Investors, too, agree that boards should be focused on long-term thinking. When Larry Fink, chief executive of BlackRock, the world’s largest asset manager, wrote to CEOs at the beginning of this year he said his firm’s engagement with boards would be all about understanding “strategy for achieving long-term growth”.

UK/US divide

That said, some see the CEO recruitment market differently. One reason CEOs may be around longer is that the recruitment process is simply much more rigorous, according to Sabine Dembkowski, managing partner with executive development specialists Better Boards. “Its far more complex to jump from a long list to a short list and be selected,” she says.

But then there is the problem of politics, in the UK and abroad. Dembkowski adds: “Because there is such risk around Brexit and other geopolitical concerns, the last thing organisations want to do is add another risk such as change the CEO.”

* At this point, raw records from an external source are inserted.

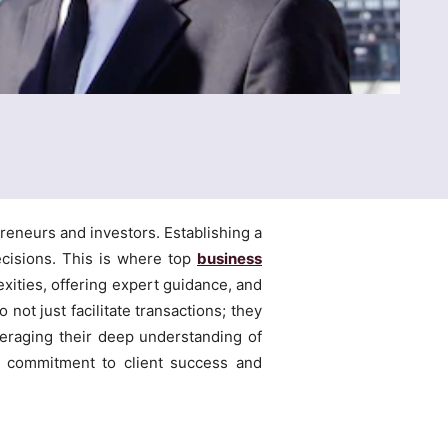
reneurs and investors. Establishing a
ecisions. This is where top
business
exities, offering expert guidance, and
ot just facilitate transactions; they
everaging their deep understanding of
g commitment to client success and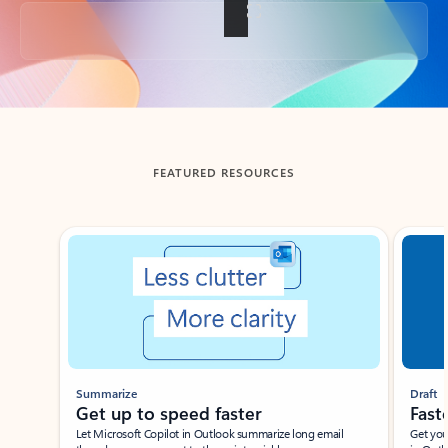
Back to tabs
FEATURED RESOURCES
Showing slide 1 of 3
Summarize
Draft
Get up to speed faster ​
Fast
Let Microsoft Copilot in Outlook summarize long email
Get you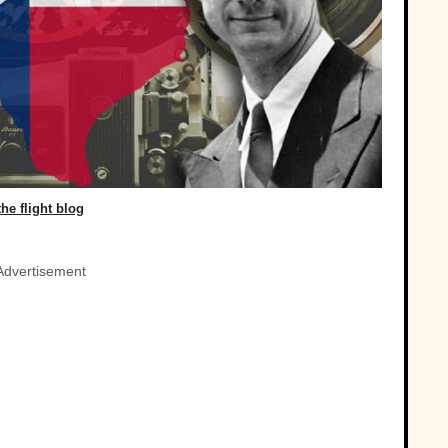
the flight blog
Advertisement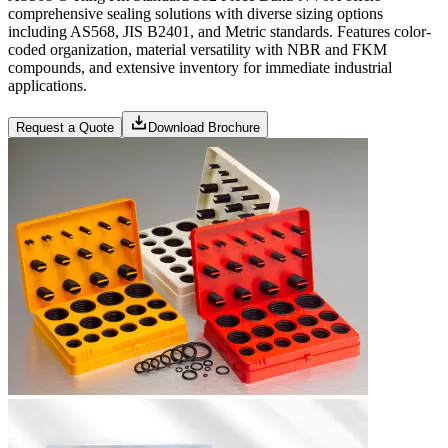
comprehensive sealing solutions with diverse sizing options
including AS568, JIS B2401, and Metric standards. Features color-
coded organization, material versatility with NBR and FKM
compounds, and extensive inventory for immediate industrial
applications.
Request a Quote
Download Brochure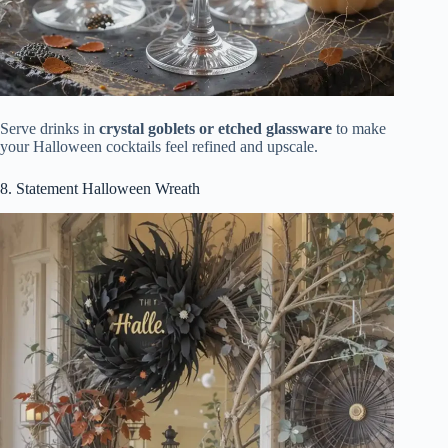
Serve drinks in
crystal goblets or etched glassware
to make
your Halloween cocktails feel refined and upscale.
8. Statement Halloween Wreath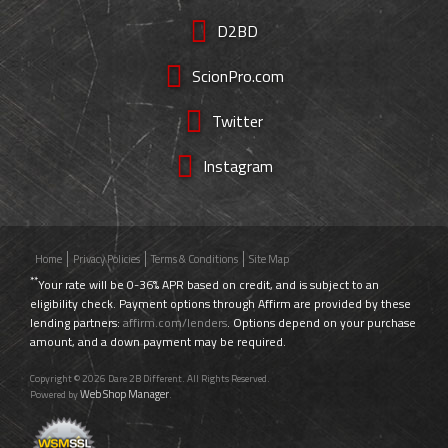
D2BD
ScionPro.com
Twitter
Instagram
Home
Privacy Policies
Terms & Conditions
Site Map
**
Your rate will be 0-36% APR based on credit, and is subject to an
eligibility check. Payment options through Affirm are provided by these
lending partners:
affirm.com/lenders
. Options depend on your purchase
amount, and a down payment may be required.
Copyright © 2026 Dare 2B Different. All Rights Reserved.
Web Shop Manager
Powered by
.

Intriguingly, the changing times cited by Grubb seem to have prompted the opposite reaction elsewhere. A US recruiter, Challenger, Gary & Christmas, reported CEO turnover there was up 22% in the first quarter of 2019 compared with the first three months of the previous year.

“There is such risk around Brexit and other geopolitical concerns, the last thing organisations want to do is add another risk such as change the CEO”

—Sabine Dembkowski, Better Boards

With concerns that the US might hit the economic doldrums there was some speculation that the CEO merry go-round was a response to prepare for hard times. Changing consumer behaviour and new tech disrupting old industries were also cited as reasons for bringing in new leaders.

Strategy&, a consultancy, reported that for 2018 as a whole, US CEO turnover reached a record high of 17.5%. However, their report found that more CEOs than ever had been dismissed for ethical lapses reflecting more aggressive intervention from regulators and growing public pressure for accountability prompted by the #MeToo movement. This has produced a growing sensitivity in boardrooms toward misconduct. The increased presence of activist investors could also be a factor.

Elsewhere, academic research has suggested that CEO turnover is related to the time left on a contract: turnover rises the closer CEOs are to the end of contracts, especially if there are sensitive about performance.

Robert Half’s figures identify an interesting development, though it is difficult to know whether this is blip or part of a trend. Either way, boards would do well to keep a close watch.